- **EXERCISE GOAL**
Rename "Ubuntu Server" to "Debian Server" throughout the material and reproduce every line with nothing else altered.

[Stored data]
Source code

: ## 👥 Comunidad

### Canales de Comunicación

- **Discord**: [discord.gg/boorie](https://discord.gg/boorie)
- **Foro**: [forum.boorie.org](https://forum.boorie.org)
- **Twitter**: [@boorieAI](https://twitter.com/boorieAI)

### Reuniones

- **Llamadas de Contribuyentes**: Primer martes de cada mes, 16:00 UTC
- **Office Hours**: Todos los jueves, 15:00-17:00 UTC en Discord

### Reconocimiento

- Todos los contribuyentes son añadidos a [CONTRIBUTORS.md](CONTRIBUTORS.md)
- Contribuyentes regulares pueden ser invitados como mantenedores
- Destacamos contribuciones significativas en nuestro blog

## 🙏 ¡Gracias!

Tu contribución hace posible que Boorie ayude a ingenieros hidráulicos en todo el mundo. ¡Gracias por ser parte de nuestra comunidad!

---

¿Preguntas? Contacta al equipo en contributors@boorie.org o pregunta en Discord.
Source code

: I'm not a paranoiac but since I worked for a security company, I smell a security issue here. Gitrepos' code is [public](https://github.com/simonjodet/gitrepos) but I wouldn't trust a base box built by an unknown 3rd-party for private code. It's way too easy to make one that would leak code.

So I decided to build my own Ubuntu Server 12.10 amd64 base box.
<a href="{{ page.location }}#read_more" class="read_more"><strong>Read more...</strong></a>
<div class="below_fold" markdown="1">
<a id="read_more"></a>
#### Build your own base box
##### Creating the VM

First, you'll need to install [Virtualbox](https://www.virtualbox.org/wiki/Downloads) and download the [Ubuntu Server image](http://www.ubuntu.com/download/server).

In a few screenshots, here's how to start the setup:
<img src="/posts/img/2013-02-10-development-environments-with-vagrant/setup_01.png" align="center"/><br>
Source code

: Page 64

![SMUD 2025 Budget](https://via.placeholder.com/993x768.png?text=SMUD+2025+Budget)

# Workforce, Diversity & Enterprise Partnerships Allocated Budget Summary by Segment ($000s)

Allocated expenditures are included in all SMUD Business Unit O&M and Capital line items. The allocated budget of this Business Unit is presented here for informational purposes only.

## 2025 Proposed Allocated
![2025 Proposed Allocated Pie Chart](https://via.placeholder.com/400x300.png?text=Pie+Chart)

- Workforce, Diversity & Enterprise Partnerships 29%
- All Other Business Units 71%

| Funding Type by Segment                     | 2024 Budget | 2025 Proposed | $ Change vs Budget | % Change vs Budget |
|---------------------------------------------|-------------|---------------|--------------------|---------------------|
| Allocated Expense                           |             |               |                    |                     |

- **RESULT OF THIS EXERCISE**
Source code

: ## 👥 Comunidad

### Canales de Comunicación

- **Discord**: [discord.gg/boorie](https://discord.gg/boorie)
- **Foro**: [forum.boorie.org](https://forum.boorie.org)
- **Twitter**: [@boorieAI](https://twitter.com/boorieAI)

### Reuniones

- **Llamadas de Contribuyentes**: Primer martes de cada mes, 16:00 UTC
- **Office Hours**: Todos los jueves, 15:00-17:00 UTC en Discord

### Reconocimiento

- Todos los contribuyentes son añadidos a [CONTRIBUTORS.md](CONTRIBUTORS.md)
- Contribuyentes regulares pueden ser invitados como mantenedores
- Destacamos contribuciones significativas en nuestro blog

## 🙏 ¡Gracias!

Tu contribución hace posible que Boorie ayude a ingenieros hidráulicos en todo el mundo. ¡Gracias por ser parte de nuestra comunidad!

---

¿Preguntas? Contacta al equipo en contributors@boorie.org o pregunta en Discord.
Source code

: I'm not a paranoiac but since I worked for a security company, I smell a security issue here. Gitrepos' code is [public](https://github.com/simonjodet/gitrepos) but I wouldn't trust a base box built by an unknown 3rd-party for private code. It's way too easy to make one that would leak code.

So I decided to build my own Debian Server 12.10 amd64 base box.
<a href="{{ page.location }}#read_more" class="read_more"><strong>Read more...</strong></a>
<div class="below_fold" markdown="1">
<a id="read_more"></a>
#### Build your own base box
##### Creating the VM

First, you'll need to install [Virtualbox](https://www.virtualbox.org/wiki/Downloads) and download the [Debian Server image](http://www.ubuntu.com/download/server).

In a few screenshots, here's how to start the setup:
<img src="/posts/img/2013-02-10-development-environments-with-vagrant/setup_01.png" align="center"/><br>
Source code

: Page 64

![SMUD 2025 Budget](https://via.placeholder.com/993x768.png?text=SMUD+2025+Budget)

# Workforce, Diversity & Enterprise Partnerships Allocated Budget Summary by Segment ($000s)

Allocated expenditures are included in all SMUD Business Unit O&M and Capital line items. The allocated budget of this Business Unit is presented here for informational purposes only.

## 2025 Proposed Allocated
![2025 Proposed Allocated Pie Chart](https://via.placeholder.com/400x300.png?text=Pie+Chart)

- Workforce, Diversity & Enterprise Partnerships 29%
- All Other Business Units 71%

| Funding Type by Segment                     | 2024 Budget | 2025 Proposed | $ Change vs Budget | % Change vs Budget |
|---------------------------------------------|-------------|---------------|--------------------|---------------------|
| Allocated Expense                           |             |               |                    |                     |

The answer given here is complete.